阅读材料 =>
PBR基于物理的渲染可以实现更加真实的效果,其Shader值得分析一下。但PBR需要较多的基础知识,不适合不会OpenGL的朋友。
一、PBR理论
PBR指基于物理的渲染,其理论较多,需要的基础知识也较多,我在这就不再写一遍了,具体可以参看:
LearnOpenGL PBR理论-英文 或者 LearnOpenGL PBR理论-中文
Overload也提供了这种材料,借助贴图可以实现非常真实的材质效果。下面这个例子的贴图来自LearnOpenGL,大家可以自己去下载。
二、PBR Shader分析
顶点着色器
#shader vertex
#version 430 core
layout (location = 0) in vec3 geo_Pos;
layout (location = 1) in vec2 geo_TexCoords;
layout (location = 2) in vec3 geo_Normal;
layout (location = 3) in vec3 geo_Tangent;
layout (location = 4) in vec3 geo_Bitangent;
/* Global information sent by the engine */
layout (std140) uniform EngineUBO
{
mat4 ubo_Model;
mat4 ubo_View;
mat4 ubo_Projection;
vec3 ubo_ViewPos;
float ubo_Time;
};
/* Information passed to the fragment shader */
out VS_OUT
{
vec3 FragPos;
vec3 Normal;
vec2 TexCoords;
mat3 TBN;
flat vec3 TangentViewPos;
vec3 TangentFragPos;
} vs_out;
void main()
{
vs_out.TBN = mat3
(
normalize(vec3(ubo_Model * vec4(geo_Tangent, 0.0))),
normalize(vec3(ubo_Model * vec4(geo_Bitangent, 0.0))),
normalize(vec3(ubo_Model * vec4(geo_Normal, 0.0)))

已知信息 =>

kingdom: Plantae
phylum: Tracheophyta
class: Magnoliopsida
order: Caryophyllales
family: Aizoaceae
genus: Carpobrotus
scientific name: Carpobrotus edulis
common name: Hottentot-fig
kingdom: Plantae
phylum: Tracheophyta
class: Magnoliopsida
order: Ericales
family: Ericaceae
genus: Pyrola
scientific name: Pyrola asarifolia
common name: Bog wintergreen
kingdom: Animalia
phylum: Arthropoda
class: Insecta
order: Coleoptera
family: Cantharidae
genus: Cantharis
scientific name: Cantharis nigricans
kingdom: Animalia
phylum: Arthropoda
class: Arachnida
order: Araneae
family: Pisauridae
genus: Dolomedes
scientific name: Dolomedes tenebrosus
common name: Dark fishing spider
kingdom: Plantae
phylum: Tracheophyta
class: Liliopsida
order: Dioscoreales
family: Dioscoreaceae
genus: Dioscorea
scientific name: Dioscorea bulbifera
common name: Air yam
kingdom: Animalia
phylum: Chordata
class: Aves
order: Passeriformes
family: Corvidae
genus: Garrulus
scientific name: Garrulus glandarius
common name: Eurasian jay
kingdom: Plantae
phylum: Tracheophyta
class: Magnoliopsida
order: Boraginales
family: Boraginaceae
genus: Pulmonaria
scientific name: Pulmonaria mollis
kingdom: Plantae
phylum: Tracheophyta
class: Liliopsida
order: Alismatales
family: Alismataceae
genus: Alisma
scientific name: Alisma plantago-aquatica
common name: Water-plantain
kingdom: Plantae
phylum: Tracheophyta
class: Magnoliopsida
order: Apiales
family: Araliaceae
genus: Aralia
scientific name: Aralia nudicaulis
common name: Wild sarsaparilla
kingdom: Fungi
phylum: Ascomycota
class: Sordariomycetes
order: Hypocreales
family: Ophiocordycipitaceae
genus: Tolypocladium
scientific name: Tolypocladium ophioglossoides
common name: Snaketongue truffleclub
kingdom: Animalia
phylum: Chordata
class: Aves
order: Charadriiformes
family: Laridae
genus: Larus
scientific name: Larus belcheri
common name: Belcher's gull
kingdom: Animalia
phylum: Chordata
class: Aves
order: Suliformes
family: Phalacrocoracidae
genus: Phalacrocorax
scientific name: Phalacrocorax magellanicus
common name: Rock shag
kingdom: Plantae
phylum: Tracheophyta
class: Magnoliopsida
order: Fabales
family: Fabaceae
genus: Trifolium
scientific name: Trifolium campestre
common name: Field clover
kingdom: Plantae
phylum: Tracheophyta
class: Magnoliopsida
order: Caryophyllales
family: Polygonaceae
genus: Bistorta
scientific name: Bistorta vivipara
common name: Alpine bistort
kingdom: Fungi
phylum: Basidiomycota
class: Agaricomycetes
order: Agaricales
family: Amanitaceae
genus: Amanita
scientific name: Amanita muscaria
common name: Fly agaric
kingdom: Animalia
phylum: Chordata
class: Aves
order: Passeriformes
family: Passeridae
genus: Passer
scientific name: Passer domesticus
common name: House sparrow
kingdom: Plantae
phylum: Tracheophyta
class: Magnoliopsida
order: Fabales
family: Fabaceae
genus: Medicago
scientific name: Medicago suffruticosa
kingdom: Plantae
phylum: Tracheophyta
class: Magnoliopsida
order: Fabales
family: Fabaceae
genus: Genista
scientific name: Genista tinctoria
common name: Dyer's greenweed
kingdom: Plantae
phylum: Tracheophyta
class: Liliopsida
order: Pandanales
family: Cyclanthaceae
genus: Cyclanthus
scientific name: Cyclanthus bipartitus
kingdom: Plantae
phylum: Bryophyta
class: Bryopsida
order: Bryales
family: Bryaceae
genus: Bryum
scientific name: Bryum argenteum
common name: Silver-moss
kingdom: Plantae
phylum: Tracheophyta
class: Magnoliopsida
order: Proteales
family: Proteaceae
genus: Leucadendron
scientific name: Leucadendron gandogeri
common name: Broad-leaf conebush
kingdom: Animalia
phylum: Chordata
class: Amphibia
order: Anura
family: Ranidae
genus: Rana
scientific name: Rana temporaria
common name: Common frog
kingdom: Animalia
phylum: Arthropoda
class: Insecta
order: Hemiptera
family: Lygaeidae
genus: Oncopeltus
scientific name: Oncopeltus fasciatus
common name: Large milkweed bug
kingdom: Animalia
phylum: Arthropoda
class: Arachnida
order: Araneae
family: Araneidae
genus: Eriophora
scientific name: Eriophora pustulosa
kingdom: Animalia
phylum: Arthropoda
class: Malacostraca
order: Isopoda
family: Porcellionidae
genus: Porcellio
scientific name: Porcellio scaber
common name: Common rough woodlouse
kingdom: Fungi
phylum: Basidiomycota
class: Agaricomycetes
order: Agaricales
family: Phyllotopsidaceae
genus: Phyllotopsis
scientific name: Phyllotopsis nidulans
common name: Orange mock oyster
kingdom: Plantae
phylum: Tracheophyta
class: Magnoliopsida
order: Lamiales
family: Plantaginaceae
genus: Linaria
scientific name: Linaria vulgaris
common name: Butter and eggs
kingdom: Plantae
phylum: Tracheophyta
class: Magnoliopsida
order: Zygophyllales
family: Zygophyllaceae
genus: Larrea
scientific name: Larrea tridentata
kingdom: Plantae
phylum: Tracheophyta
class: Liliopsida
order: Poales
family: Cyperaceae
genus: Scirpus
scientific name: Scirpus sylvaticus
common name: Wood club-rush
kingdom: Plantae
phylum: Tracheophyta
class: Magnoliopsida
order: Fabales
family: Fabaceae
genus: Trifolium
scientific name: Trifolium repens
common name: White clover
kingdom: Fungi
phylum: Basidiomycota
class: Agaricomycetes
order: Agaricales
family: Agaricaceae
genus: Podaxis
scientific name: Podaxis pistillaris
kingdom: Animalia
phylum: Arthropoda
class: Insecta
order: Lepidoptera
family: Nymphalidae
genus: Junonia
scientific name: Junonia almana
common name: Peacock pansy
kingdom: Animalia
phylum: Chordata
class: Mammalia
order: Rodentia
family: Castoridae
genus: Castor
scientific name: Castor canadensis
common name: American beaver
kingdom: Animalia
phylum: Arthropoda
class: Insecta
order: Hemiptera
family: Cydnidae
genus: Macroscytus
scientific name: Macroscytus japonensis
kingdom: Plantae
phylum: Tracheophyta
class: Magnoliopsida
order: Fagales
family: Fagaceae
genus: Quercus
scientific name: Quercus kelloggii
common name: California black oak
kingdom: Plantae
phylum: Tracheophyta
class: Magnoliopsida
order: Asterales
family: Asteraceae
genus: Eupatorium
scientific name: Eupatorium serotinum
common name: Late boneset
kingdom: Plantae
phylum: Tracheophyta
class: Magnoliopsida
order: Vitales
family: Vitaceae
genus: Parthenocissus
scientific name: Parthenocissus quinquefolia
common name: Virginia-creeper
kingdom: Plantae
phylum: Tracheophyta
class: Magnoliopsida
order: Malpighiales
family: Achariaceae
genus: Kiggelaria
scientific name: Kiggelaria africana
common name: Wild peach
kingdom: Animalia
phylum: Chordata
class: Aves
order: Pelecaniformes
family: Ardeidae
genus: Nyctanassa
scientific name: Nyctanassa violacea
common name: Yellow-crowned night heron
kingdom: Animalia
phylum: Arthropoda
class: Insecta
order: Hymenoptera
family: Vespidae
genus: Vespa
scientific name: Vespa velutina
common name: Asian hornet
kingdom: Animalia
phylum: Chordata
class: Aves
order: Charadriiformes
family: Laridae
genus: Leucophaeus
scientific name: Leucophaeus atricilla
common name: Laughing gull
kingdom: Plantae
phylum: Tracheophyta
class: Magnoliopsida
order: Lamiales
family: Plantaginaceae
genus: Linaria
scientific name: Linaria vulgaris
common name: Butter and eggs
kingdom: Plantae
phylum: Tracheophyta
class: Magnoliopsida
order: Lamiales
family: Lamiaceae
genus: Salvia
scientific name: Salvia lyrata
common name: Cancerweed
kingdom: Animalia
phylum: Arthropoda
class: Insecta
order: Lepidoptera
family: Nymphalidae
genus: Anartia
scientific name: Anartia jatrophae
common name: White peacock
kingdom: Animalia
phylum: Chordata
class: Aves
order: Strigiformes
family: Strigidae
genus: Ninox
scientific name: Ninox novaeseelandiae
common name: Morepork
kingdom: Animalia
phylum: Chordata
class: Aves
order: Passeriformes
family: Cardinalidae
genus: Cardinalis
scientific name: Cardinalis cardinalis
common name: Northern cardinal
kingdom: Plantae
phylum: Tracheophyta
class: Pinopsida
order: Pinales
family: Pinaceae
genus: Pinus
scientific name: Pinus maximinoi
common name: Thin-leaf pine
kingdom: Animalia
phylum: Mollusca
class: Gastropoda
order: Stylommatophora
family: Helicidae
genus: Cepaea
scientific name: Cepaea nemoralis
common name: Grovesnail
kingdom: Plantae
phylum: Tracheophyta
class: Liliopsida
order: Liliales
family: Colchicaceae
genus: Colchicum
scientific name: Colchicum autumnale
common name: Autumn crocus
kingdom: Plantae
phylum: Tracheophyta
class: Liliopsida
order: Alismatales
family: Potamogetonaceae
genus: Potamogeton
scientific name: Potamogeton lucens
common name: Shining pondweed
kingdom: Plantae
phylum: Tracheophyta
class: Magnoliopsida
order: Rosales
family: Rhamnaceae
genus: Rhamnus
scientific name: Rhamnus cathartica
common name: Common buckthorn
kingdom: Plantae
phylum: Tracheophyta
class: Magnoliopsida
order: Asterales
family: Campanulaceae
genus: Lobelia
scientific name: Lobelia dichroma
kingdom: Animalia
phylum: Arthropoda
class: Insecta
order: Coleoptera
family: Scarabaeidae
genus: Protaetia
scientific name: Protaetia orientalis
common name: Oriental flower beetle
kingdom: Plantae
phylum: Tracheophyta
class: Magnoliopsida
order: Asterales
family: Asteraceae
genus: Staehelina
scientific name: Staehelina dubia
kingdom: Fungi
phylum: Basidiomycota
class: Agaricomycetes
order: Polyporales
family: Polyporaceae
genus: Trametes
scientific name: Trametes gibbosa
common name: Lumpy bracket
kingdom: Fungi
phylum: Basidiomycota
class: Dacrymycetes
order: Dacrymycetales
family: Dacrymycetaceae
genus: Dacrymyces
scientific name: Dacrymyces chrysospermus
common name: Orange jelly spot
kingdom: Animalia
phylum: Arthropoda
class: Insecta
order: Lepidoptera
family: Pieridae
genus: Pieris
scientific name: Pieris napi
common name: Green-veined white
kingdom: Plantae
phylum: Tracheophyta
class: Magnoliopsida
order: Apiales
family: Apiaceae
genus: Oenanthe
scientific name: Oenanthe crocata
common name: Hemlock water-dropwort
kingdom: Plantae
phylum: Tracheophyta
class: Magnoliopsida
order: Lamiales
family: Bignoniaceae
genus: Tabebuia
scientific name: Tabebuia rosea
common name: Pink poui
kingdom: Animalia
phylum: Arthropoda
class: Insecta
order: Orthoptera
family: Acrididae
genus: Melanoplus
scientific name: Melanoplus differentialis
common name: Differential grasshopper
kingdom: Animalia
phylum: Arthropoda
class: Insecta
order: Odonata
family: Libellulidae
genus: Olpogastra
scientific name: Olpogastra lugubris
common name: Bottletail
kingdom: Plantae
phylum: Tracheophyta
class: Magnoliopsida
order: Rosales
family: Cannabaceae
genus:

挑战任务 =>
(a) 请将阅读材料全文一字不差地誊写出来。
(b) 请原样重新给出记录中从包含“genus: Cyclanthus”的那一行开始、到包含“genus: Scirpus”的那一行结束的部分，首尾两行均须包括在内。
这些记录与阅读材料并无关联。

参考解答 =>
(a)
PBR基于物理的渲染可以实现更加真实的效果,其Shader值得分析一下。但PBR需要较多的基础知识,不适合不会OpenGL的朋友。
一、PBR理论
PBR指基于物理的渲染,其理论较多,需要的基础知识也较多,我在这就不再写一遍了,具体可以参看:
LearnOpenGL PBR理论-英文 或者 LearnOpenGL PBR理论-中文
Overload也提供了这种材料,借助贴图可以实现非常真实的材质效果。下面这个例子的贴图来自LearnOpenGL,大家可以自己去下载。
二、PBR Shader分析
顶点着色器
#shader vertex
#version 430 core
layout (location = 0) in vec3 geo_Pos;
layout (location = 1) in vec2 geo_TexCoords;
layout (location = 2) in vec3 geo_Normal;
layout (location = 3) in vec3 geo_Tangent;
layout (location = 4) in vec3 geo_Bitangent;
/* Global information sent by the engine */
layout (std140) uniform EngineUBO
{
mat4 ubo_Model;
mat4 ubo_View;
mat4 ubo_Projection;
vec3 ubo_ViewPos;
float ubo_Time;
};
/* Information passed to the fragment shader */
out VS_OUT
{
vec3 FragPos;
vec3 Normal;
vec2 TexCoords;
mat3 TBN;
flat vec3 TangentViewPos;
vec3 TangentFragPos;
} vs_out;
void main()
{
vs_out.TBN = mat3
(
normalize(vec3(ubo_Model * vec4(geo_Tangent, 0.0))),
normalize(vec3(ubo_Model * vec4(geo_Bitangent, 0.0))),
normalize(vec3(ubo_Model * vec4(geo_Normal, 0.0)))

(b)
genus: Cyclanthus
scientific name: Cyclanthus bipartitus
kingdom: Plantae
phylum: Bryophyta
class: Bryopsida
order: Bryales
family: Bryaceae
genus: Bryum
scientific name: Bryum argenteum
common name: Silver-moss
kingdom: Plantae
phylum: Tracheophyta
class: Magnoliopsida
order: Proteales
family: Proteaceae
genus: Leucadendron
scientific name: Leucadendron gandogeri
common name: Broad-leaf conebush
kingdom: Animalia
phylum: Chordata
class: Amphibia
order: Anura
family: Ranidae
genus: Rana
scientific name: Rana temporaria
common name: Common frog
kingdom: Animalia
phylum: Arthropoda
class: Insecta
order: Hemiptera
family: Lygaeidae
genus: Oncopeltus
scientific name: Oncopeltus fasciatus
common name: Large milkweed bug
kingdom: Animalia
phylum: Arthropoda
class: Arachnida
order: Araneae
family: Araneidae
genus: Eriophora
scientific name: Eriophora pustulosa
kingdom: Animalia
phylum: Arthropoda
class: Malacostraca
order: Isopoda
family: Porcellionidae
genus: Porcellio
scientific name: Porcellio scaber
common name: Common rough woodlouse
kingdom: Fungi
phylum: Basidiomycota
class: Agaricomycetes
order: Agaricales
family: Phyllotopsidaceae
genus: Phyllotopsis
scientific name: Phyllotopsis nidulans
common name: Orange mock oyster
kingdom: Plantae
phylum: Tracheophyta
class: Magnoliopsida
order: Lamiales
family: Plantaginaceae
genus: Linaria
scientific name: Linaria vulgaris
common name: Butter and eggs
kingdom: Plantae
phylum: Tracheophyta
class: Magnoliopsida
order: Zygophyllales
family: Zygophyllaceae
genus: Larrea
scientific name: Larrea tridentata
kingdom: Plantae
phylum: Tracheophyta
class: Liliopsida
order: Poales
family: Cyperaceae
genus: Scirpus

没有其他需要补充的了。